We ask the Government and HSE to suspend and review the 'Time to Move on' policy as it is not fit for purpose and unfairly restricts the rights of persons with a disability to freely chose what types of living arrangements suit them. We also ask them to officially recognise St Mary of the Angels as a valid Special Community so that it can secure the necessary funding to bring all units on campus fully in line with HIQA standards.

Ultimately we hope that St Mary of the Angels can serve as a model of how people with moderate to profound physical and intellectual disabilities can live and be cared for in a campus-based community which is set right in the heart of and strongly connected with the wider community.
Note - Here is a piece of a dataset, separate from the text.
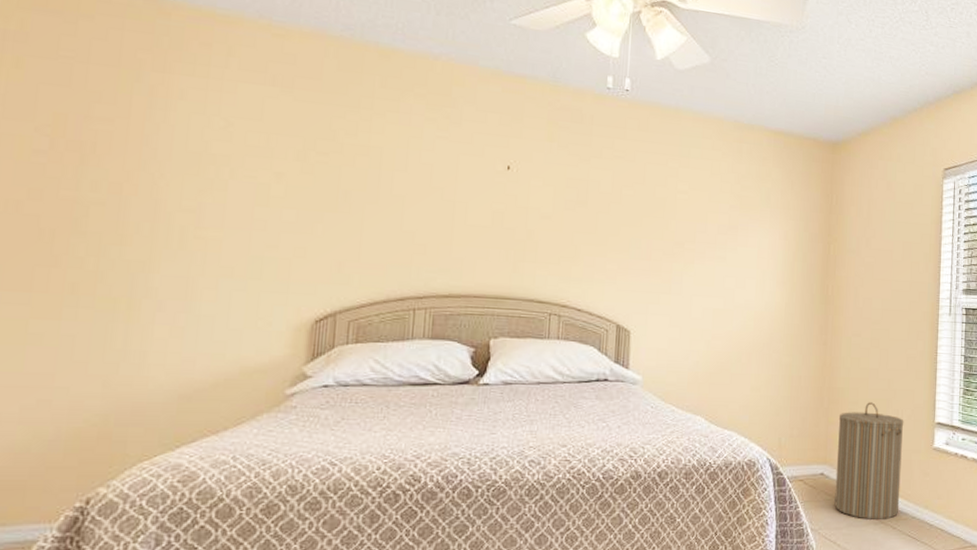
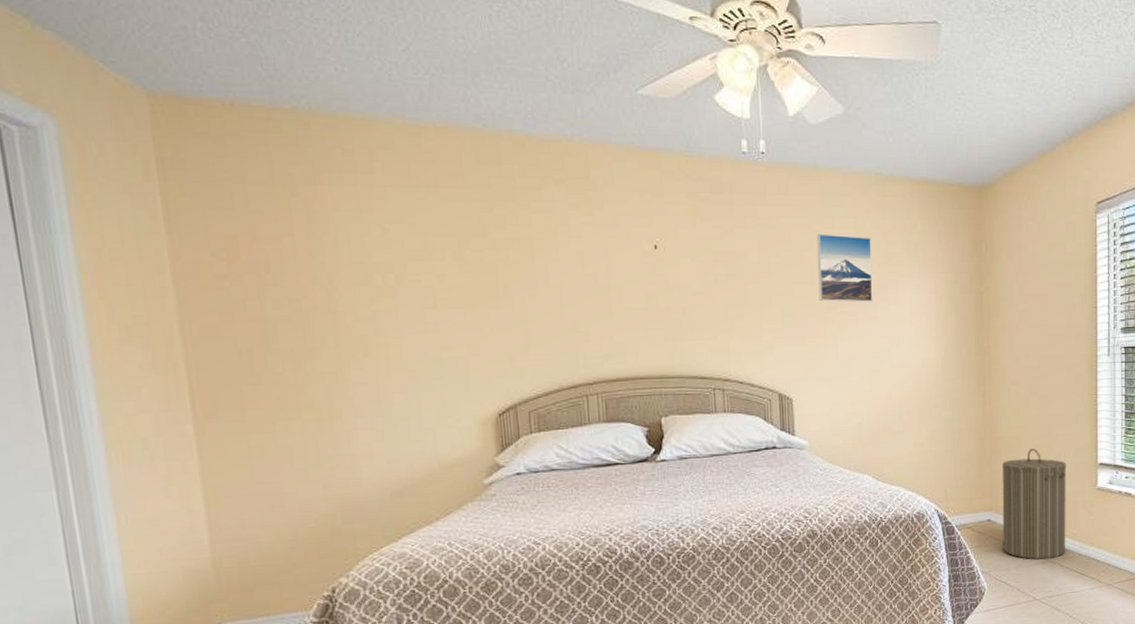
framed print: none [668,171,726,243] -> present [816,234,873,303]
Ireland and the world can learn from 50 years of innovation and forward thinking by the Franciscan Sisters.

In a meeting with Minister of State with responsibility for disabilities Anne Rabbitte, Minister for Education Norma Foley, TD Brendan Griffin and officials from HSE and Department of Health on 28th April 2021,we requested:

  1. To have a seat at the decision making table.
  2. That there be a written undertaking that SMOA will never be a sellable commodity. A provider, upon ceasing running the facility, would have to sign over the deeds to the new care provider. This should be an agreement in perpetuity.
  3. The onsite services and facilities should be accessible to people with disabilities throughout Kerry, as they cannot be accessed elsewhere.